With 4 unknown words there is around 1.76 trillion possible mnemonics and John Cantrell was able to write and setup network of CPU and GPU solvers which successfully checked 1 trillion mnemonics in 30 hours (as part of a challenge to win a bitcoin) by renting bunch of GPUs (it cost him less than $500).

The last 5th word you can just pre-calculate to reduce the number of calculations as it contains a checksum.

So if you are able to reproduce similar setup, you can brute-force and recover your wallet in just few days.

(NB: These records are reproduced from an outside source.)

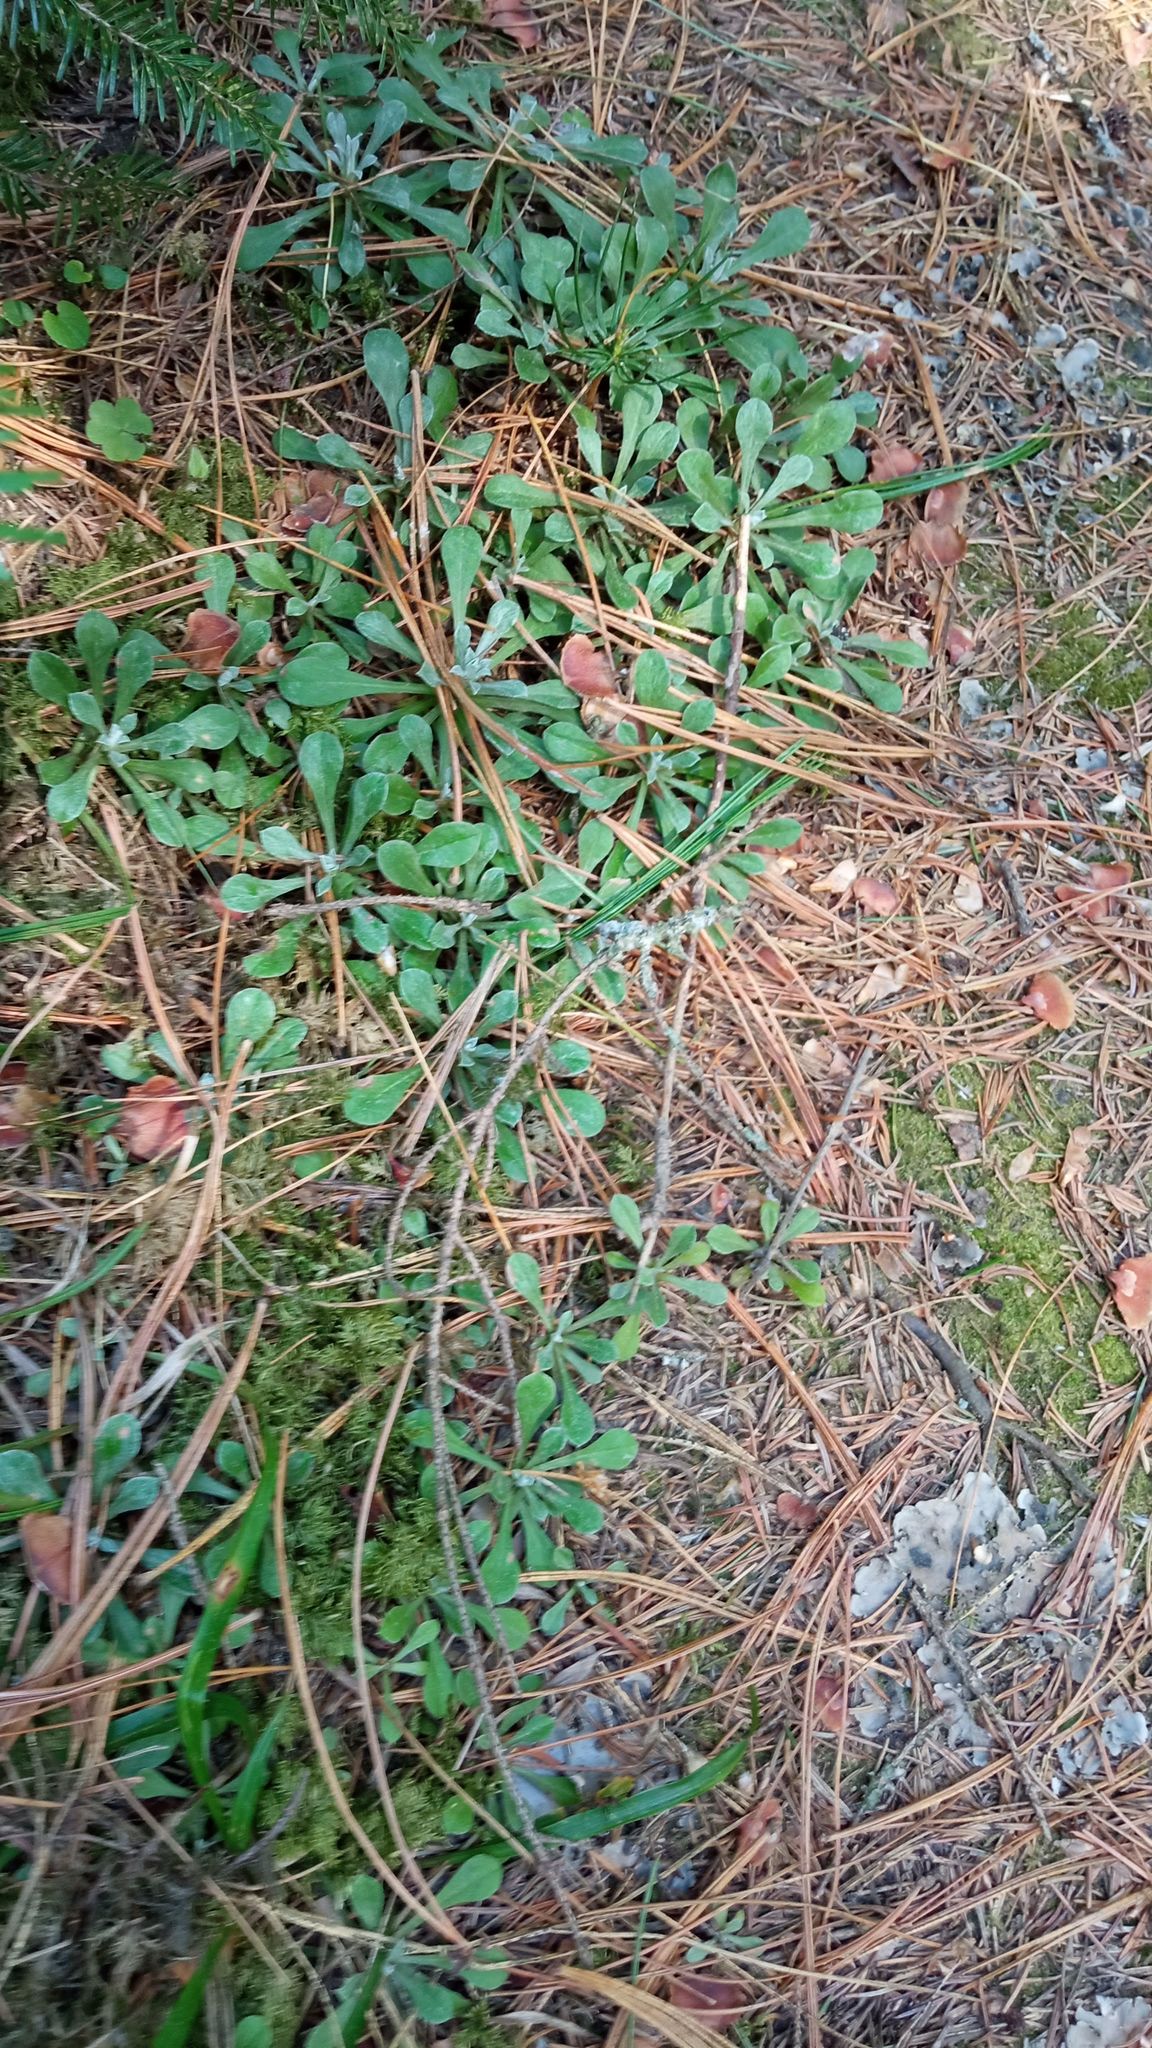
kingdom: Plantae
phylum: Tracheophyta
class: Magnoliopsida
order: Asterales
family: Asteraceae
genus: Antennaria
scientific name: Antennaria dioica
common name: Mountain everlasting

Read more at: How I checked over 1 trillion mnemonics in 30 hours to win a bitcoin.

Project repositories:

kenorb
  • 189
  • 12
2

You have three options here:

  1. Using a GPU implementation of the Gurnec´s Seed Recovery script
  2. Use Hashcat / JTR, where PBKDF2-HMAC-SHA512 is already implemented.
  3. Use brainflayer, similar to Gurnecs software, no multithread, no GPU.

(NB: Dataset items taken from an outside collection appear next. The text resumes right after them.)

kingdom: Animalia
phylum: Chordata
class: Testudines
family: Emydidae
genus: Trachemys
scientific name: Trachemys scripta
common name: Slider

Gurnec´s script runs at aproximately 40kh/s under my i7-8700k without OC. So if you only had lost the last 4 words of your seed, it will be 2^36 hashes.

2^36 h / 40.000 h/s = ~ 20 days

So it will take roughtly 3 weeks to test every combination.

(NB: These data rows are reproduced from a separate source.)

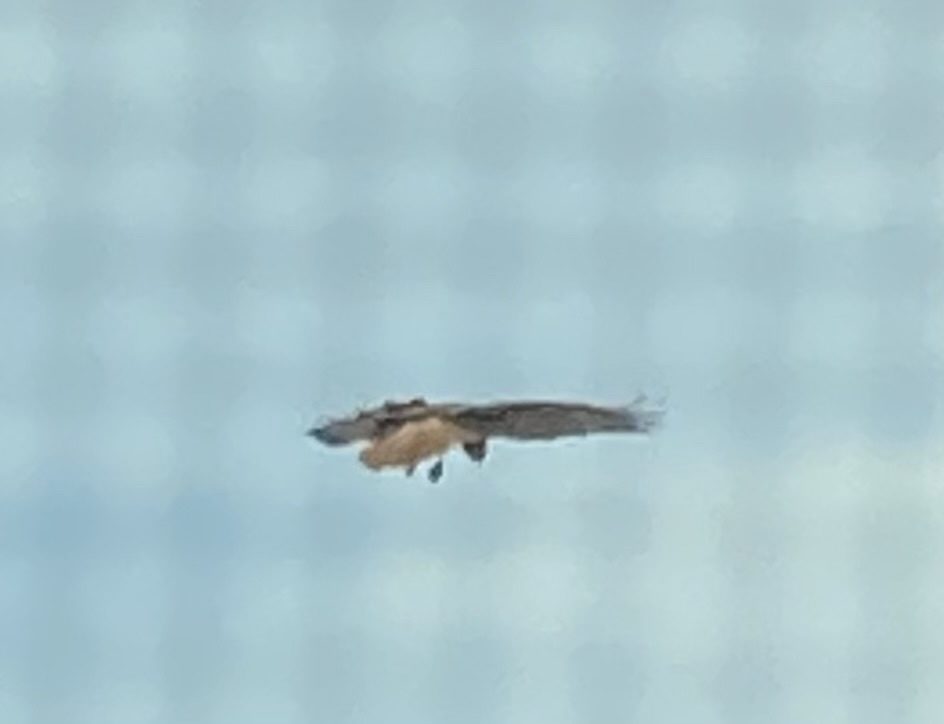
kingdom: Animalia
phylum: Chordata
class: Aves
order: Accipitriformes
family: Accipitridae
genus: Buteo
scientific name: Buteo jamaicensis
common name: Red-tailed hawk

But to crack the last 5 words of your seed it would take 2048 * 20 days.

On the other side according to the benchmarks PBKDF2-HMAC-SHA512 hashes at a 4.800 kh/s under a usual 8 x 1080´s rig so it should be possible to recover in several days the 5 missing words.

tldr; Implement GPU in btcrecover or brainflayer or understand how to make it work under Hashcat. Up to 3 words + checksum word doable in CPU, more need GPU.

fran2k
  • 51
  • 7
1

You can try btcrecover on github, look here: https://github.com/gurnec/btcrecover

it has a special feature to find missing mnemonic.

I also have a GPU version of it, if you need help

/KX

KeychainX
  • 328
  • 1
  • 10
0

You may be able to find some luck writing an OpenCL wrapper for either john the ripper or OCLHashCat, as I'm fairly certain you can't retool ASICS (unless you get your hands on a good FPGA and gate it for ripping through the SHA512 space).